## Records for processing
+ + + + + + +

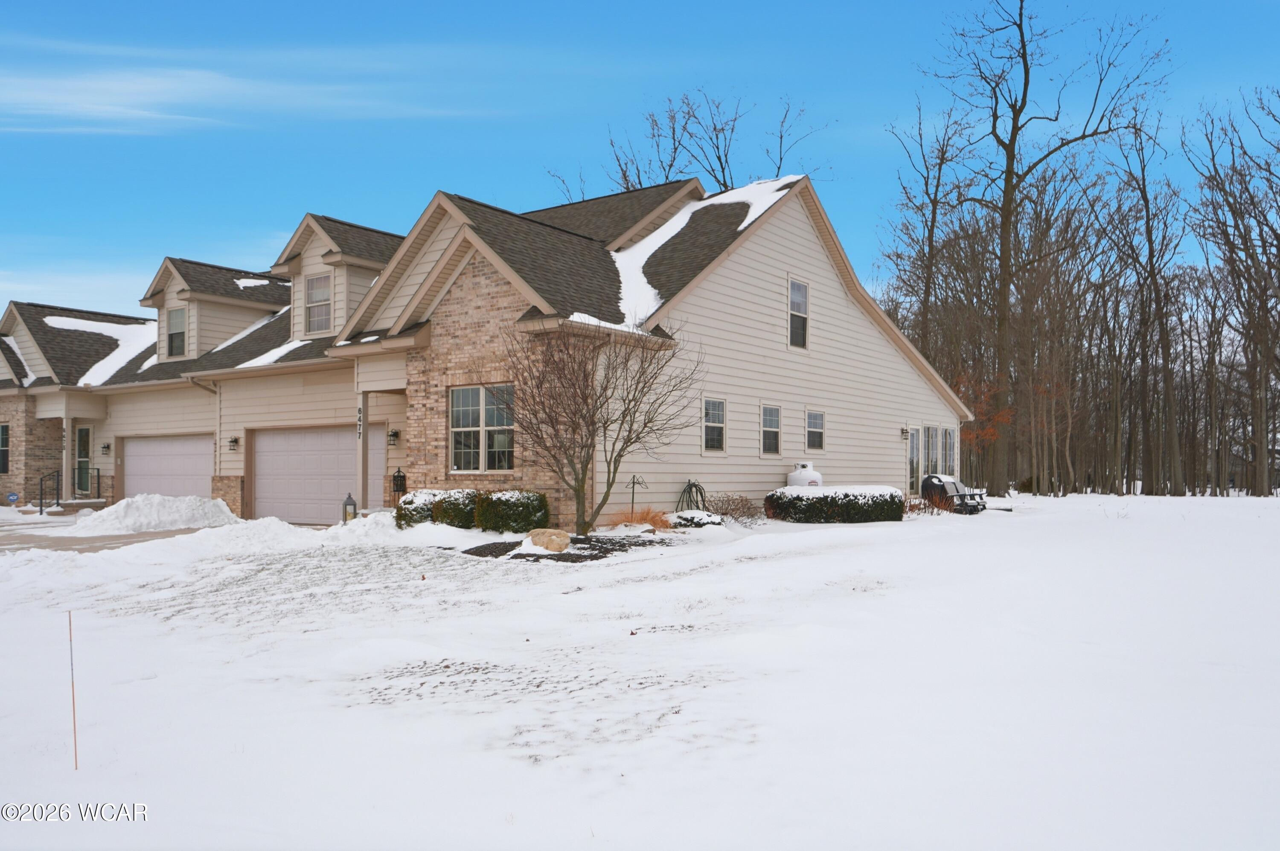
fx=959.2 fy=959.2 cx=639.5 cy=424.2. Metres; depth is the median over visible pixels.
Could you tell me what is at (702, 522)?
shrub
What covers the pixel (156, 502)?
snow pile
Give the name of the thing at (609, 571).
snowy lawn
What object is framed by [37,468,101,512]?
railing
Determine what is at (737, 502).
shrub
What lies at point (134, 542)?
driveway
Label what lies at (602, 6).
sky
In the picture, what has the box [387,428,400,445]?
wall lamp
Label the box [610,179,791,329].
snow patch
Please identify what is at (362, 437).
porch column
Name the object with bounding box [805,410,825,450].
window
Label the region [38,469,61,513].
handrail
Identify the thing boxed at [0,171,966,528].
house
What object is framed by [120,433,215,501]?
garage door
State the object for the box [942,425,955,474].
window
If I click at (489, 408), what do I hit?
window
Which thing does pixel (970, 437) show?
tree
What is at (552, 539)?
boulder
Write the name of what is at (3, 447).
window
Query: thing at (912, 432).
door
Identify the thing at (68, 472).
porch column
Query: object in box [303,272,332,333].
dormer window
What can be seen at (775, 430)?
window
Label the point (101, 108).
cloud
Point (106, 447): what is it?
wall lamp
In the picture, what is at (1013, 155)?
bare tree
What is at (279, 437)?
garage door
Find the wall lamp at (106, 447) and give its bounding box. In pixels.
[100,442,111,455]
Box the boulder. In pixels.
[526,527,570,552]
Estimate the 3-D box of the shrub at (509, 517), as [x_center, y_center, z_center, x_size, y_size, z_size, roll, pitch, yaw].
[-2.052,1.393,15.244,1.282,0.784,1.104,-1,-2,37]
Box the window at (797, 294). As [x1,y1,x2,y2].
[788,278,808,348]
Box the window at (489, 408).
[449,384,514,473]
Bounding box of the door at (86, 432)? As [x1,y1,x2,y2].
[75,424,92,493]
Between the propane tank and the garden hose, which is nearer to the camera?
the garden hose
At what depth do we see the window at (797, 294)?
21.30 m
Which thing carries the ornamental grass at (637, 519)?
on the snowy lawn at (609, 571)
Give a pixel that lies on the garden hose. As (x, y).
(695, 485)
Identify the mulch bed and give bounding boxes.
[463,533,669,561]
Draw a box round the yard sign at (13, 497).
[5,491,19,505]
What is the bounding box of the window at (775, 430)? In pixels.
[759,404,782,455]
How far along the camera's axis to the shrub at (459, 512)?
15.72 m
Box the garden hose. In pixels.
[675,479,707,510]
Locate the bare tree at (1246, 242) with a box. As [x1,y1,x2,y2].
[1184,86,1279,494]
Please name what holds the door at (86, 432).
in the house at (780, 264)
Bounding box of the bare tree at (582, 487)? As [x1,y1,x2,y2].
[496,320,698,538]
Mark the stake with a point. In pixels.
(74, 705)
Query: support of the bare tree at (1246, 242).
on the snowy lawn at (609, 571)
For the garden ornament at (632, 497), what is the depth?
16.71 m
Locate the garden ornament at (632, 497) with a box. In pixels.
[624,474,648,513]
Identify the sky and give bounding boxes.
[0,0,1279,332]
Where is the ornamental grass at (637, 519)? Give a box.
[610,506,671,529]
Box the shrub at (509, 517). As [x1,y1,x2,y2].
[471,489,549,533]
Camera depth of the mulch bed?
13.05 m
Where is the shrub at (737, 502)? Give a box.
[706,493,762,523]
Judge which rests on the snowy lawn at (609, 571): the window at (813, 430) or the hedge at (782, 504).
the hedge at (782, 504)
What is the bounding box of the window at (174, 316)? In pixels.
[166,305,186,357]
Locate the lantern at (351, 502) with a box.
[341,493,357,523]
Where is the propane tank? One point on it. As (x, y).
(797, 477)
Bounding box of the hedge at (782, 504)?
[764,484,908,523]
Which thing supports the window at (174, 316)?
in the house at (780, 264)
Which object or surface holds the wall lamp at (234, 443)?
attached to the house at (780, 264)
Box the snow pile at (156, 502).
[69,494,242,534]
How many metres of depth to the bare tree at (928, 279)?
53.47 m
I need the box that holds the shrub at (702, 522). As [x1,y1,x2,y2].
[666,509,724,527]
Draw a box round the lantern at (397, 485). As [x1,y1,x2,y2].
[391,468,406,495]
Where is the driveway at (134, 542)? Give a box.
[0,518,212,554]
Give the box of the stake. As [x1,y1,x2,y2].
[67,611,78,769]
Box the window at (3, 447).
[0,424,9,472]
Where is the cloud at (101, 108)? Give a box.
[0,41,487,134]
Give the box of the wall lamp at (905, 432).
[899,427,910,438]
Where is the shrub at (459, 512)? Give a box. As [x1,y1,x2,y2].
[430,487,480,528]
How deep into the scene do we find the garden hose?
18.26 m
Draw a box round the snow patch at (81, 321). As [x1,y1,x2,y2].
[45,315,162,384]
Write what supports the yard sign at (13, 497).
on the snowy lawn at (609, 571)
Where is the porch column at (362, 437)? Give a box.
[356,389,369,514]
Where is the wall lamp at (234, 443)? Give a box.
[227,436,239,450]
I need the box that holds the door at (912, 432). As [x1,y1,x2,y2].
[906,425,921,492]
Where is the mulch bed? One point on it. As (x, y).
(564, 554)
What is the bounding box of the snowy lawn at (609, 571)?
[0,491,1279,850]
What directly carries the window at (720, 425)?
in the house at (780, 264)
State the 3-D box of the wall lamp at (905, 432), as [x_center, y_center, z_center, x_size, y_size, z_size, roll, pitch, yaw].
[6.932,0.237,25.039,0.249,0.353,0.209,-1,-2,37]
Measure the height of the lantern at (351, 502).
0.669 m
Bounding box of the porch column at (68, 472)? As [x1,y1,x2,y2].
[59,416,72,505]
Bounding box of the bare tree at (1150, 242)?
[1101,116,1187,497]
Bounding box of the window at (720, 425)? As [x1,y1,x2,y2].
[702,397,726,452]
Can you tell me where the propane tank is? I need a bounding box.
[785,460,823,488]
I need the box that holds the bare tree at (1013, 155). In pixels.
[928,0,1168,495]

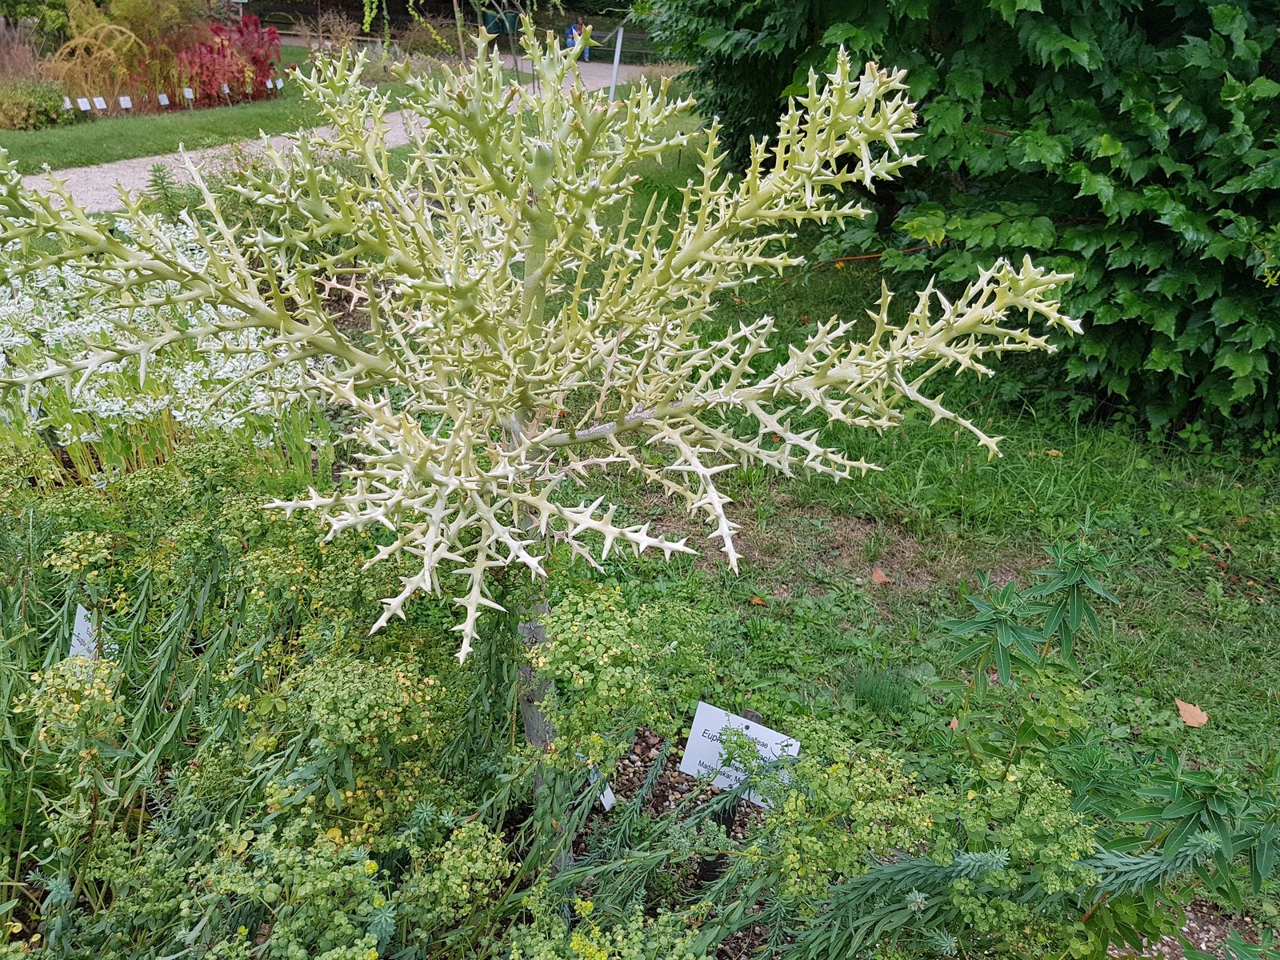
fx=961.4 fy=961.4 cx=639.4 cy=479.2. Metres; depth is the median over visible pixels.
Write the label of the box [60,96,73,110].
plant label
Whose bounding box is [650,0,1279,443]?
large shrub
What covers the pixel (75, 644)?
plant label
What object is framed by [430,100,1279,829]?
lawn
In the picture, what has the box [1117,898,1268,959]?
gravel
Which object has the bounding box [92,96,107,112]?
plant label
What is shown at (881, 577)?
fallen leaf
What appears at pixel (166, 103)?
plant label
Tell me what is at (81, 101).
plant label
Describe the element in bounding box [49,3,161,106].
ornamental grass
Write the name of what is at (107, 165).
gravel path
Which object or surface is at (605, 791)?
plant label
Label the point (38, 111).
shrub
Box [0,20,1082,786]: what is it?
plant
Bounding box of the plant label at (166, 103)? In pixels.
[156,92,170,106]
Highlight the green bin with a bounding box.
[483,9,521,38]
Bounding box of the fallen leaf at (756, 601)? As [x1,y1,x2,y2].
[748,595,767,606]
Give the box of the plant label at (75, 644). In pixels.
[68,603,112,662]
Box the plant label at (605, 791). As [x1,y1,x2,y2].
[588,768,615,811]
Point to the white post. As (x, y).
(616, 66)
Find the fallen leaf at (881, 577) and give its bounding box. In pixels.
[869,568,891,583]
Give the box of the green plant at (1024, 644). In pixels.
[910,524,1279,959]
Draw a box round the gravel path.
[5,61,655,212]
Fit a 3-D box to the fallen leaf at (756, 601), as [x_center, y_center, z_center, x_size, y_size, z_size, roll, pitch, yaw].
[0.409,0.419,3.370,0.077,0.026,0.065,24,35,37]
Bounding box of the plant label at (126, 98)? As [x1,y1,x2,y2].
[118,96,133,111]
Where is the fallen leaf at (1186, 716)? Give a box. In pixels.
[1173,697,1209,727]
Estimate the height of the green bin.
0.886 m
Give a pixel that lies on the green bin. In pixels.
(502, 22)
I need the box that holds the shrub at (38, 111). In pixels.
[0,76,73,129]
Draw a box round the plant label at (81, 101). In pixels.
[76,96,91,113]
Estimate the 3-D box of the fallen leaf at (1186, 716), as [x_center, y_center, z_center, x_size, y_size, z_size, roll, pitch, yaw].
[1.633,0.686,2.853,0.099,0.039,0.118,-16,31,-30]
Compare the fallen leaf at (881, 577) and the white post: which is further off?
the white post
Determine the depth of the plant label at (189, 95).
12.40 m
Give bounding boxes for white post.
[608,22,624,101]
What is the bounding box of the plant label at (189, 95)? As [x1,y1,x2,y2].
[182,87,195,104]
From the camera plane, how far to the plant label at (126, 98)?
11.59 m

+ + + + + + +

## Prompt
From the line that contains "Where is the fallen" down to the last line of the material above, copy every line word for word, both ends included.

## Exercise result
Where is the fallen leaf at (1186, 716)? Give a box. In pixels.
[1173,697,1209,727]
Estimate the height of the green bin.
0.886 m
Give a pixel that lies on the green bin. In pixels.
(502, 22)
I need the box that holds the shrub at (38, 111). In pixels.
[0,76,73,129]
Draw a box round the plant label at (81, 101). In pixels.
[76,96,91,113]
Estimate the 3-D box of the fallen leaf at (1186, 716), as [x_center, y_center, z_center, x_size, y_size, z_size, roll, pitch, yaw].
[1.633,0.686,2.853,0.099,0.039,0.118,-16,31,-30]
Compare the fallen leaf at (881, 577) and the white post: which is further off?
the white post
Determine the depth of the plant label at (189, 95).
12.40 m
Give bounding boxes for white post.
[608,22,624,101]
What is the bounding box of the plant label at (189, 95)? As [x1,y1,x2,y2].
[182,87,195,104]
From the camera plane, how far to the plant label at (126, 98)?
11.59 m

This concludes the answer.